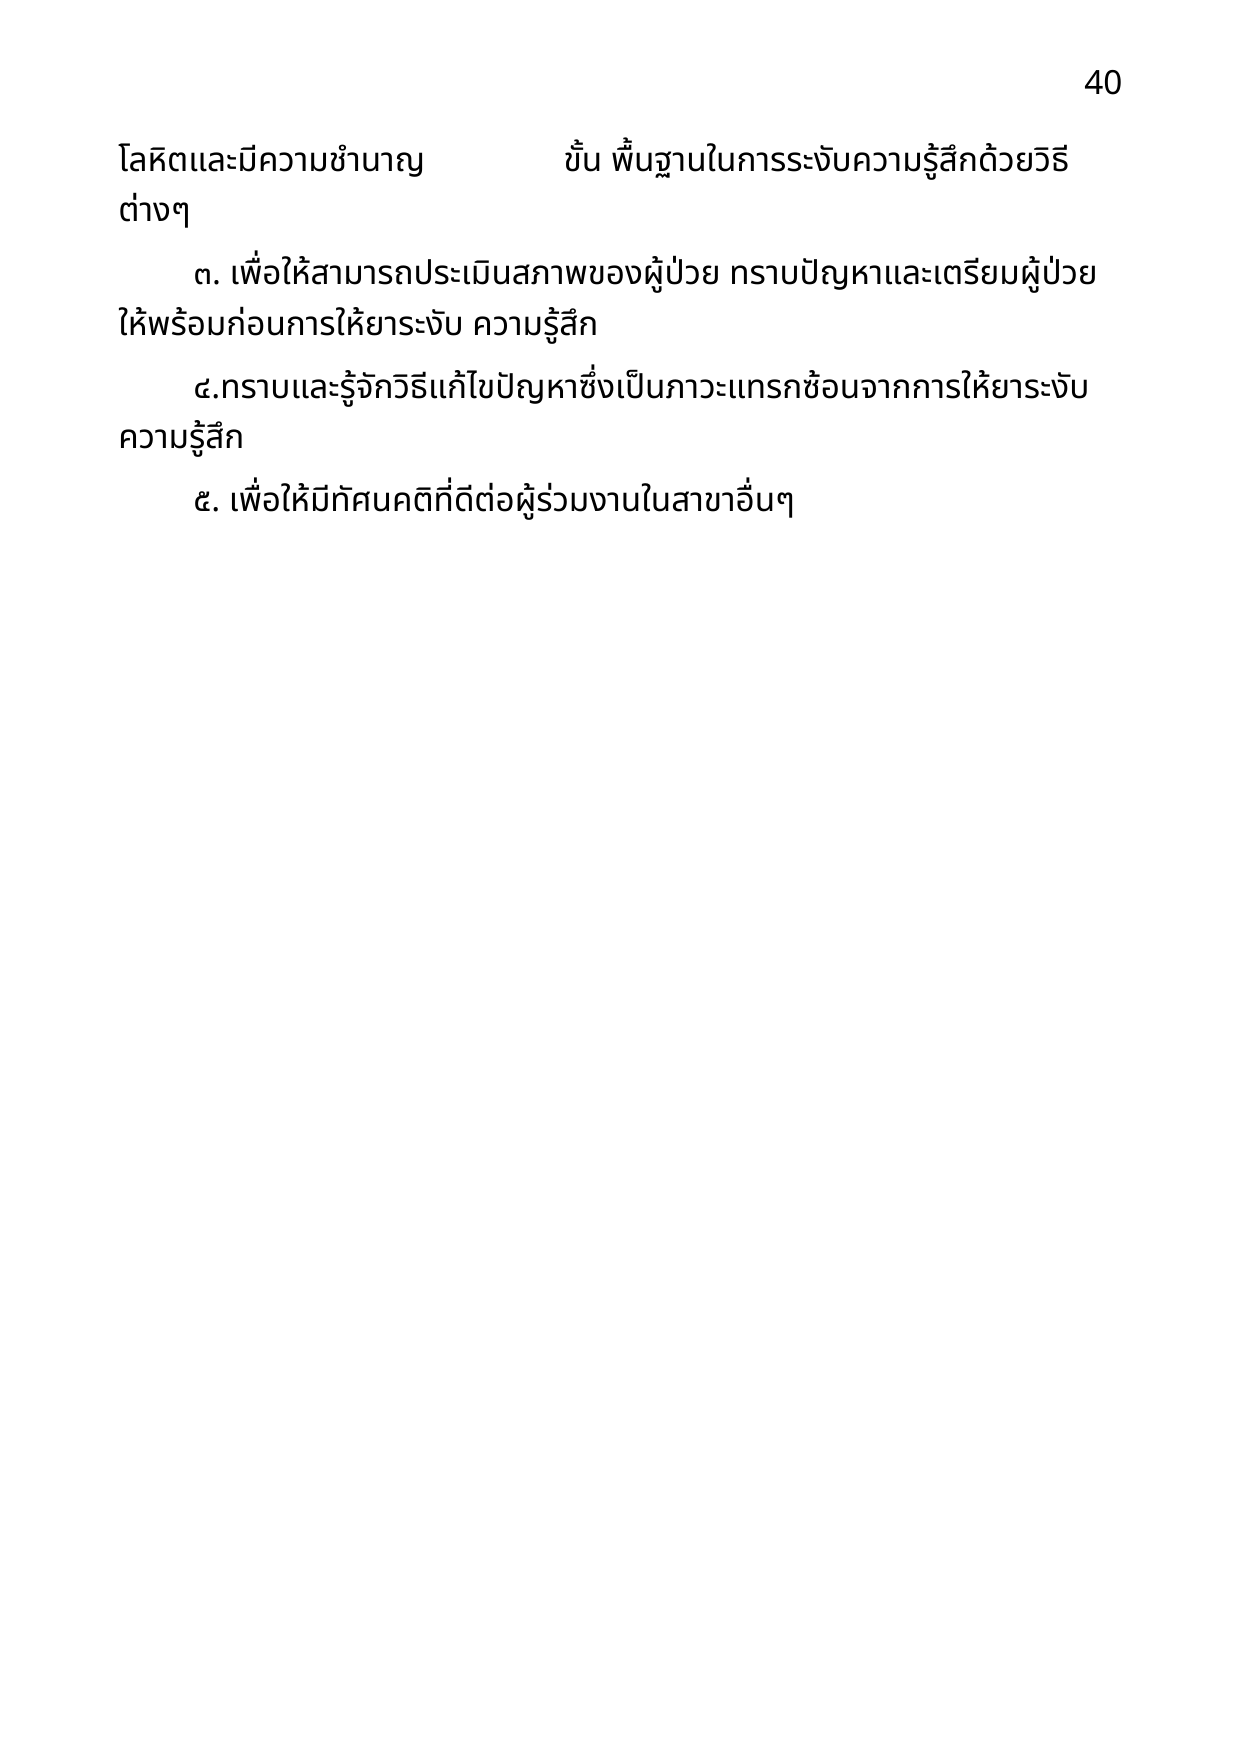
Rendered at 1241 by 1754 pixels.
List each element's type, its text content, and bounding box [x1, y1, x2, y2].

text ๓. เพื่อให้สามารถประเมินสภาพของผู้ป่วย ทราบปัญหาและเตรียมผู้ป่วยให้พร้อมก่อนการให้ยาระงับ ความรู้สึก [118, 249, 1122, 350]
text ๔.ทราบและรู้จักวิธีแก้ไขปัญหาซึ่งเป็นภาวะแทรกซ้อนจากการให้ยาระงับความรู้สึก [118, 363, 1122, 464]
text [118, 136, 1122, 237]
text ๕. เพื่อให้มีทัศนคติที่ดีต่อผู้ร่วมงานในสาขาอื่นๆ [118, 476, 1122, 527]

==*==

TASK DESCRIPTION —
Retype the full listing above precisely. Exclude each picture you find in it.

EXERCISE RESULT —
Rendered at 1241 by 1754 pixels.
List each element's type, its text content, and bounding box [x1, y1, x2, y2].

text ๓. เพื่อให้สามารถประเมินสภาพของผู้ป่วย ทราบปัญหาและเตรียมผู้ป่วยให้พร้อมก่อนการให้ยาระงับ ความรู้สึก [118, 249, 1122, 350]
text ๔.ทราบและรู้จักวิธีแก้ไขปัญหาซึ่งเป็นภาวะแทรกซ้อนจากการให้ยาระงับความรู้สึก [118, 363, 1122, 464]
text [118, 136, 1122, 237]
text ๕. เพื่อให้มีทัศนคติที่ดีต่อผู้ร่วมงานในสาขาอื่นๆ [118, 476, 1122, 527]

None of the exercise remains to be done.